- From: Amelia Bellamy-Royds <amelia.bellamy.royds@gmail.com>
- Date: Wed, 29 Apr 2015 20:27:41 -0600
- To: "Tab Atkins Jr." <jackalmage@gmail.com>
- Cc: www-svg <www-svg@w3.org>
- Message-ID: <CAFDDJ7xA6topZDmGo=Dv8AMXJnvmQWmNueTAj+fWF4w=jYaZmQ@mail.gmail.com>
Re Tab's agenda request: > Agenda+: What if we just let SVG-in-HTML lowercase its names (rather > than having to preserve the camel-case). What are the > downsides/compat risks? > > I really don't think there is any problem with saying that SVG-in-HTML is case insensitive as far as markdown parsing goes. We are never going to create element or attribute names that only differ by capitalization. Authors would still be advised to use the standard capitalization for maximum compatibility and ease of switching between inline and standalone SVG. The difficulty would probably come from some of the DOM methods. Even for SVG-in-HTML, you need to use .createElementNS() and related methods.

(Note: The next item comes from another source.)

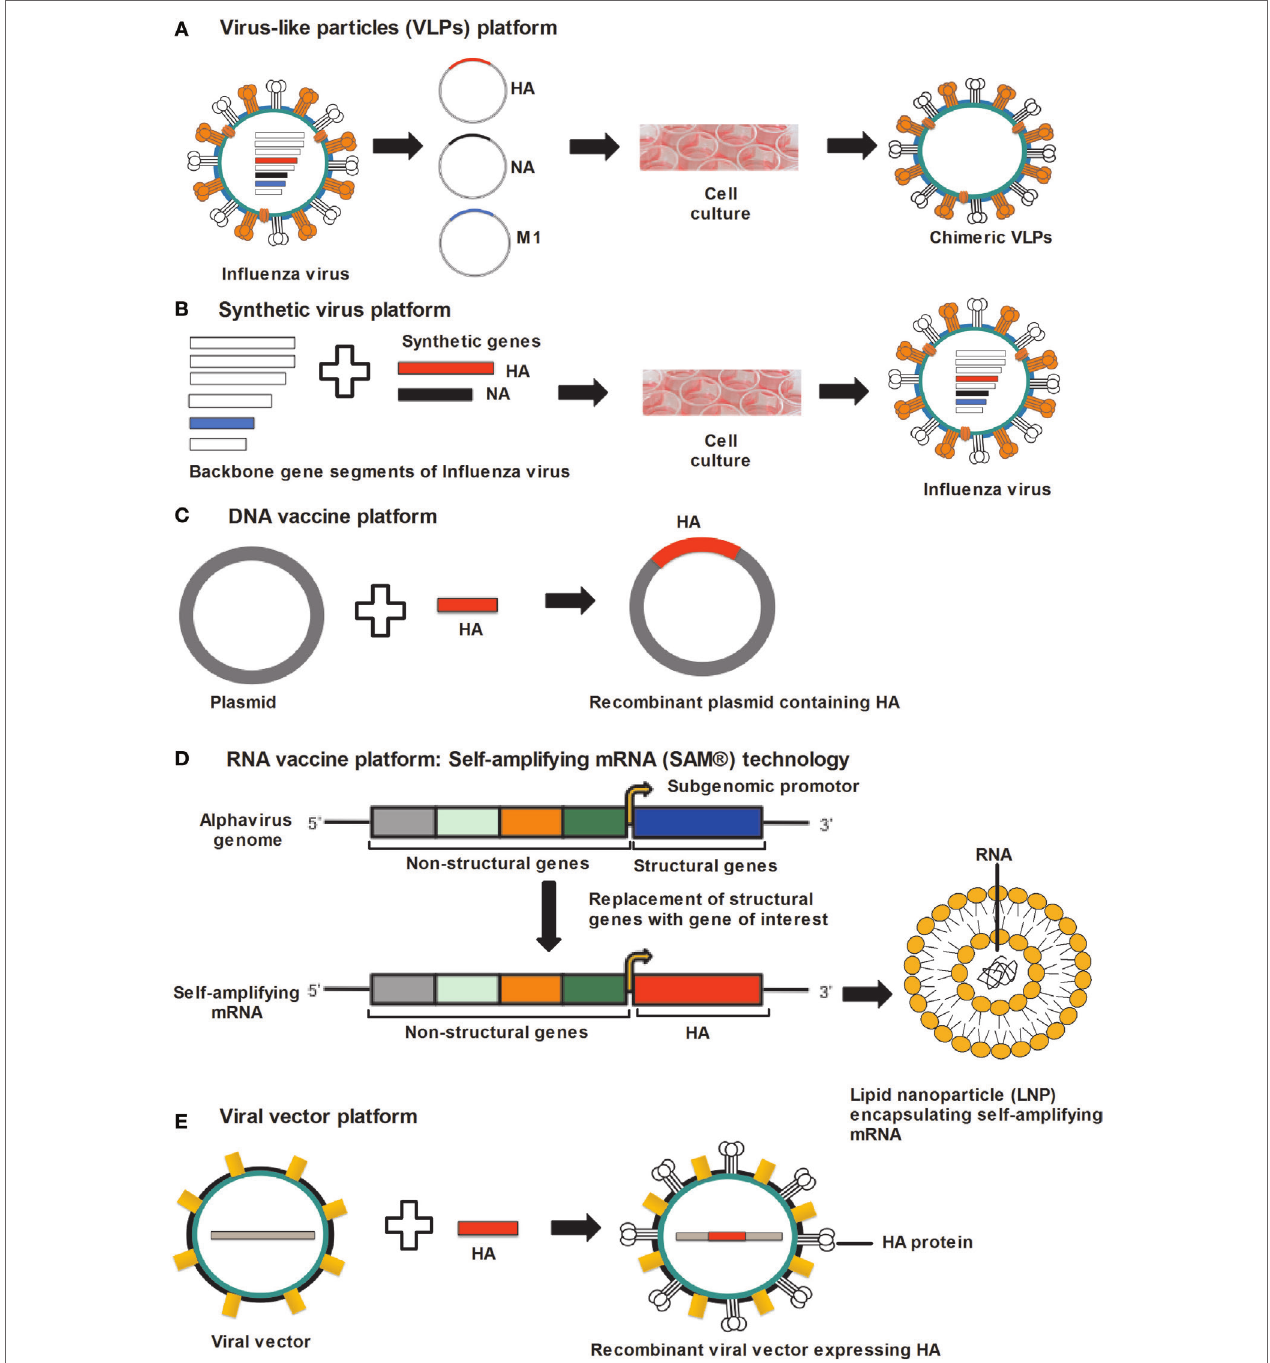
FiGURe 1 | Approaches for universal influenza vaccine development. (A) VLP platform: VLPs produced by cloning of HA, NA, and M1 gene sequences of influenza virus into the expression vector followed by transfection in to insect cells. Co-expression of HA, NA, and M1 proteins allows self-assembly of VLPs. (B) Synthetic-virus platform: MDCK cells are transfected with plasmid DNA encoding influenza-virus backbone genes and error-free HA and NA gene segments, synthesized by an enzymatic and cell-free assembly technique. After transfection, vaccine viruses are rescued from MDCK cells. (C) DNA-vaccine platform: influenza genes encoding antigenic proteins are inserted into a DNA plasmid and delivered to the host cells, where DNA vaccines express antigenic protein. (D) RNA-vaccine platform: self-amplifying RNA expressed from an alphavirus genome in which structural genes are replaced by genes supporting the amplification of the RNA and the gene encoding the antigen. Self-amplifying mRNA (SAM) composed of a 5 ′ cap, genes encoding non-structural genes (NSP 1–4), a subgenomic promoter, the antigen- encoding gene, and a 3 ′ poly(A) tail. Diagrammatic representation of a lipid nanoparticle (LNP) encapsulating SAM. (e) Viral-vector platform: viral vector-based influenza vaccine uses a non-influenza “carrier” virus to express antigenic protein. Influenza genes encoding HA protein are placed in to the carrier virus vector to express HA protein on the virus surface. Abbreviations: HA, hemagglutinin; NA, neuraminidase; M1, matrix protein 1; VLP, virus-like particle; MDCK, Madin–Darby kidney cells.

Those are case sensitive, because they are based on XML. Not sure how much of a headache/performance impact it would be to add extra rules for using those methods in HTML documents. In contrast, with querySelector() and related methods, the same method is either case sensitive or not depending on the type of element being matched. Which of course leads to the nasty bug in Blink/Webkit (where they use case-sensitive matching but automatically lowercase the input selector when in an HTML document, with the result that mixed case SVG selectors never match anything). Making all elements case insensitive/automatically lowercased within an HTML doc would fix that bug, but at the cost of complicating the other DOM methods. Re: > > * Blink’s intent to deprecate SMIL > > > https://groups.google.com/a/chromium.org/forum/#!topic/blink-dev/5o0yiO440LM > > > > Noooooooooooo!!!! I won't be on the call this week. I trust that others can fill in the detailed rant & rave about why CSS animations are not a substitute for SMIL.